March, 2016: The first teaser trailer is released and is not funny at all. The film appears gaudy and dumb, and most aspects of the trailer (because in the 21st Century, the reception of a trailer is almost more important than the quality of the film it comes from) are considered to be pretty weak, save for the snippets of remixed Ray Parker Jr. popping up amid the loud booms.

One of the bigger negative reactions concerns Leslie Jones' role, leading to people tweeting their disappointment in the racial makeup of the team directly at her, enough that she feels it necessary to respond directly, and even briefly considers leaving the platform before deciding to stick it out.

The poor quality of the first teaser doesn't just dampen anticipation for the film, it becomes a legitimate smokescreen for the misogynists to hide behind, as people begin to predictably make their voices heard as to why “Hollywood can't just come up with new ideas and leave well enough alone,” and the uglier side of the Ghostbusters fandom hitches a ride on the caboose of that train.

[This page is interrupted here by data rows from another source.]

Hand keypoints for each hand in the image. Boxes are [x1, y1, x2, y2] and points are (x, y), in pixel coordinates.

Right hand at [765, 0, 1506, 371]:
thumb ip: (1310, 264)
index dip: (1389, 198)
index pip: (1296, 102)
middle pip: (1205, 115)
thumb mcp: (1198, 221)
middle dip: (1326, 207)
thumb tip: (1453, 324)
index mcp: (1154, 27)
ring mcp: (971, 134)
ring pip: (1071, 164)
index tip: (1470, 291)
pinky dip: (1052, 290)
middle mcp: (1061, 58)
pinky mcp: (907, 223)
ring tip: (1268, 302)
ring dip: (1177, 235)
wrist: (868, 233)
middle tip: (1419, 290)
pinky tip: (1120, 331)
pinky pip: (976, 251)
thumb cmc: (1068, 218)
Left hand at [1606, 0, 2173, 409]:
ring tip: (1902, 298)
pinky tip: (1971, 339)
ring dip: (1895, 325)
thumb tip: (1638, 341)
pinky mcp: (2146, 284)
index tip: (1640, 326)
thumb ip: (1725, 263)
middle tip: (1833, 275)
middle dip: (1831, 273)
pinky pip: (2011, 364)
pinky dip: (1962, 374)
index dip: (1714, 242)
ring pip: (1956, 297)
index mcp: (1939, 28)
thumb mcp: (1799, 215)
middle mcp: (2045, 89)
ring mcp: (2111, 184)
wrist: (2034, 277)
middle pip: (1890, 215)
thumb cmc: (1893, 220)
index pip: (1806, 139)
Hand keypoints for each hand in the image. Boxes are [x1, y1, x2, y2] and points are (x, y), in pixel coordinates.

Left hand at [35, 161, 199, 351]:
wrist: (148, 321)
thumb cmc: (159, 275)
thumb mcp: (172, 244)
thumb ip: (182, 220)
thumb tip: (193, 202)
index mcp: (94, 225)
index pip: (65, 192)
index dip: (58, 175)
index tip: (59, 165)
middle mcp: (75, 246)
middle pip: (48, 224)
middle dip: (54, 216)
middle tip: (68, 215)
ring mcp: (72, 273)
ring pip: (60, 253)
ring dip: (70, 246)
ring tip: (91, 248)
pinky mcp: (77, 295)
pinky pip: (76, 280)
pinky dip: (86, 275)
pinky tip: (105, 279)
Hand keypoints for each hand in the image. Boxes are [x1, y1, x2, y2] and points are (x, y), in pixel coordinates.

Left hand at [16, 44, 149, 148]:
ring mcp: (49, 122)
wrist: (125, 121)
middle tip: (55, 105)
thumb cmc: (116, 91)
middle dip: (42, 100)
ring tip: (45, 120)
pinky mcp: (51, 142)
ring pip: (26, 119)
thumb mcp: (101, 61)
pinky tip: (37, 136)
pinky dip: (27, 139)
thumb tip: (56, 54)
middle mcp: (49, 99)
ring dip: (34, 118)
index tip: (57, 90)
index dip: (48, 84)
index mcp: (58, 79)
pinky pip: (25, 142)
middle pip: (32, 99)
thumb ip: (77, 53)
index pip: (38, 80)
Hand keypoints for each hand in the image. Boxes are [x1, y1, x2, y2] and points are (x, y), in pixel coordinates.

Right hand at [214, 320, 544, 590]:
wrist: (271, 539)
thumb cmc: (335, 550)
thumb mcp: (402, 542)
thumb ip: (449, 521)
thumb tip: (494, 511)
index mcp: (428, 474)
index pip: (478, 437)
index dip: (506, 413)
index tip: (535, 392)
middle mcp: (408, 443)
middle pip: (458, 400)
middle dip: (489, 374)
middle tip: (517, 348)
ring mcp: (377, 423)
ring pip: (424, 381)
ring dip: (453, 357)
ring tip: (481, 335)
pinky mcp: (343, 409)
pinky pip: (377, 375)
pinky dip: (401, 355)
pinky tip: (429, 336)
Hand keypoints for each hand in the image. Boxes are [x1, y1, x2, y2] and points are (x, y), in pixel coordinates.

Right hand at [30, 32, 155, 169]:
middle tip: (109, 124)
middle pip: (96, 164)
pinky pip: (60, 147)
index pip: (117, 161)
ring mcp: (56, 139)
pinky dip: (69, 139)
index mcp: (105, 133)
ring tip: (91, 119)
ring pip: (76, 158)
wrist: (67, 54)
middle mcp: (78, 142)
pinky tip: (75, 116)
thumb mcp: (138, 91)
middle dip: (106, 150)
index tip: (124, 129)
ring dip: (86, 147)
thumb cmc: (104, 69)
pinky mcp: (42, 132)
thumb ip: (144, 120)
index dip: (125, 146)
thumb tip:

April, 2016: The teaser becomes the most disliked movie advertisement of all time on YouTube, causing many in the entertainment and fan press to write essays trying to pin down the reasoning behind the thumbs-down phenomenon.

May, 2016: The promotional engine begins revving up properly with posters, short character videos, and another trailer (in US and International varieties). The quality of these efforts are better than the first look at the film, but the Ghostbros campaign has become its own weird little attention engine. The conversation about the film is almost solely confined to a single back and forth, best exemplified by this rhetorical: "Oh, so I can't criticize Ghostbusters unless I'm a misogynist, huh?" As if to answer this question...

YouTube celebrity James Rolfe, best known as “The Angry Video Game Nerd,” a character famous for profane, beer-soaked reviews of retro games, posts a video about how he's not going to watch the movie, giving a measured and pleasantly delivered list of reasons tied mostly to his wounded sense of nostalgia. The response to this spawns a new set of think pieces, focused mostly on the twin concepts of "fan entitlement" and "subconscious sexism." Rolfe has, whether it was his intention or not, volunteered to be the face of the Ghostbro phenomenon, with Ghostbusters—once primarily remembered as an eminently quotable sci-fi/comedy—now occupying a very strange space in popular culture as a trigger for insecure men of a certain age and temperament, who tend to counter accusations of misogyny with claims that the truly maligned parties here are not women in general, or even the specific women starring in this reboot, but long-time Ghostbusters fans being unfairly and automatically tarred as sexists on social media for daring to defend the sanctity of the Ghostbusters legacy—which, friendly reminder, consists primarily of one poorly received sequel, a Saturday morning cartoon, and a delicious boxed fruit drink by Hi-C (which is back now and apparently still tasty).

July, 2016: The film begins screening for critics, both the kind that are actually paid by media outlets to write reviews, and the amateur kind who don't feel it necessary to actually watch a movie first before passing judgment on its quality. The latter group appears to consist primarily of men, some of whom are invoking the name of Egon Spengler himself, writer/director Harold Ramis, in their righteous anger at the reboot's existence (and apparent success as a comedy), prompting Ramis' daughter to respond: “Stop using my dad as an excuse to hate the new Ghostbusters.”

Thursday, 7pm, July 14: The film opens nationally. You are here.